Plus de versements et moins de rachats pour l'épargne salariale
S'élevant à 3 milliards d’euros, les versements nets sur les dispositifs d’épargne salariale ont doublé sur un an. Concomittament, les salariés ont davantage épargné leur intéressement et ils ont moins puisé dans leur épargne salariale disponible. Dans le détail, selon l’Association de la gestion financière (AFG), les versements bruts se sont élevés à 9,8 milliards (+12%) compte tenu de la forte progression de l’intéressement (+30%) à 3,9 milliards d’euros, à laquelle s’ajoutent 3 milliards d’euros versés au titre de la participation, 1,6 milliard au titre de l’abondement de l’entreprise et 1,3 milliard pour les versements volontaires. Dans le même temps, le montant des rachats affiche une baisse de 8 % en ne représentant plus que 6,7 milliards. Parmi les raisons évoquées pour expliquer ce phénomène figure la loi Macron de 2015 sur l’intéressement, dont la partie épargnée progresse de 30%.
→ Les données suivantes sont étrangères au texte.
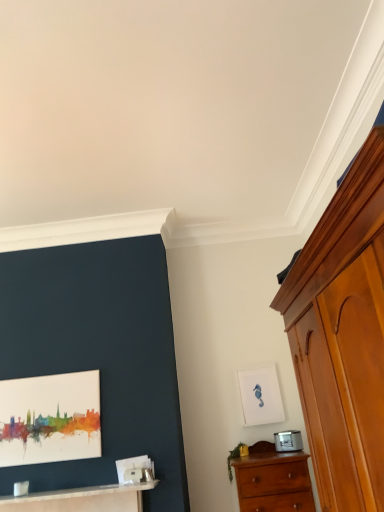
Question: Considering the positions of watercolor paper painting at left, the 2th picture frame when ordered from right to left, and wooden chest of drawers at right, the first chest of drawers positioned from the front, in the image, is watercolor paper painting at left, the 2th picture frame when ordered from right to left, wider or thinner than wooden chest of drawers at right, the first chest of drawers positioned from the front,?

Choices:
 (A) wide
 (B) thin

Answer: (B)

Question: In terms of height, does watercolor paper painting at left, placed as the 1th picture frame when sorted from front to back, look taller or shorter compared to wooden chest of drawers at right, the first chest of drawers positioned from the front?

Choices:
 (A) short
 (B) tall

Answer: (A)

Question: Which object is positioned farthest from the watercolor paper painting at left, arranged as the second picture frame when viewed from the back?

Choices:
 (A) wooden chest of drawers at right, placed as the 2th chest of drawers when sorted from bottom to top
 (B) wooden chest of drawers at lower right, marked as the 2th chest of drawers in a front-to-back arrangement
 (C) white matte picture frame at upper right, which is the 1th picture frame in right-to-left order
 (D) white glossy table at lower left

Answer: (A)

Question: Estimate the real-world distances between objects in this image. Which object is closer to the wooden chest of drawers at right, the first chest of drawers positioned from the front?

Choices:
 (A) white glossy table at lower left
 (B) watercolor paper painting at left, placed as the 1th picture frame when sorted from front to back
 (C) white matte picture frame at upper right, which is the 1th picture frame in right-to-left order
 (D) wooden chest of drawers at lower right, the 2th chest of drawers in the top-to-bottom sequence

Answer: (D)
A noter que le nombre de comptes de porteurs d’épargne salariale reste stable à 11 millions. Par ailleurs, le montant des actifs gérés dans les PEE et les Perco est de 117 milliards d’euros au 30 juin 2016. Il est stable par rapport au 31 décembre 2015 et en légère baisse de 2,5% sur un an, l’effet marché défavorable, en particulier sur l’actionnariat salarié, compensant la hausse des versements. Toujours à mi-2016, les encours gérés dans les Perco atteignent 13 milliards d’euros, en croissance de 10% sur un an.
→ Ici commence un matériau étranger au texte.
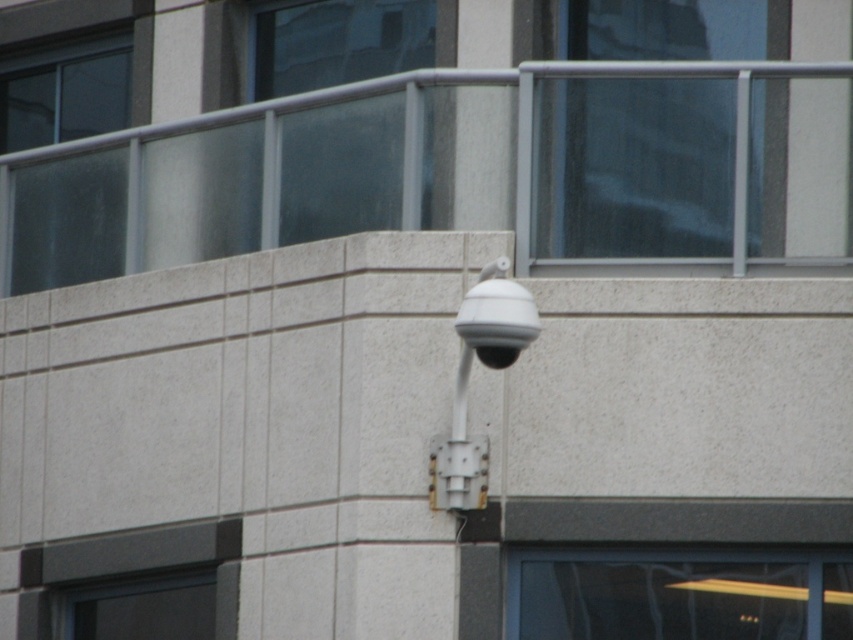
How distant is transparent glass window at upper left from transparent glass at upper center?

The distance of transparent glass window at upper left from transparent glass at upper center is 1.69 meters.

This screenshot has width=853, height=640. I want to click on transparent glass window at upper left, so click(x=67, y=221).

At what (x,y) coordinates should I click in order to perform the action: click on transparent glass window at upper left. Please return your answer as a coordinate pair (x, y). Image resolution: width=853 pixels, height=640 pixels. Looking at the image, I should click on (67, 221).

Is point (779, 552) positioned in front of point (180, 545)?

Yes, point (779, 552) is closer to viewer.

Can you confirm if transparent glass window at lower right is positioned below dark gray concrete window at lower left?

No.

This screenshot has width=853, height=640. What do you see at coordinates (677, 593) in the screenshot?
I see `transparent glass window at lower right` at bounding box center [677, 593].

Locate an element on the screen. transparent glass window at lower right is located at coordinates (677, 593).

Can you confirm if transparent glass at upper center is positioned above dark gray concrete window at lower left?

Indeed, transparent glass at upper center is positioned over dark gray concrete window at lower left.

Find the location of `transparent glass at upper center`. transparent glass at upper center is located at coordinates (343, 42).

Where is `transparent glass at upper center`? transparent glass at upper center is located at coordinates (343, 42).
Au 30 juin 2016, les fonds diversifiés (74 milliards d’euros) représentent 63 % des encours contre 37 % pour les fonds d’actionnariat salarié (43 milliards d’euros). Les encours des fonds diversifiés ont légèrement progressé (+3% sur six mois et +2% sur un an) alors que les encours des fonds d’actionnariat ont subi la baisse des marchés actions après une hausse de plusieurs années (-7% sur le premier semestre 2016 et -9% sur un an).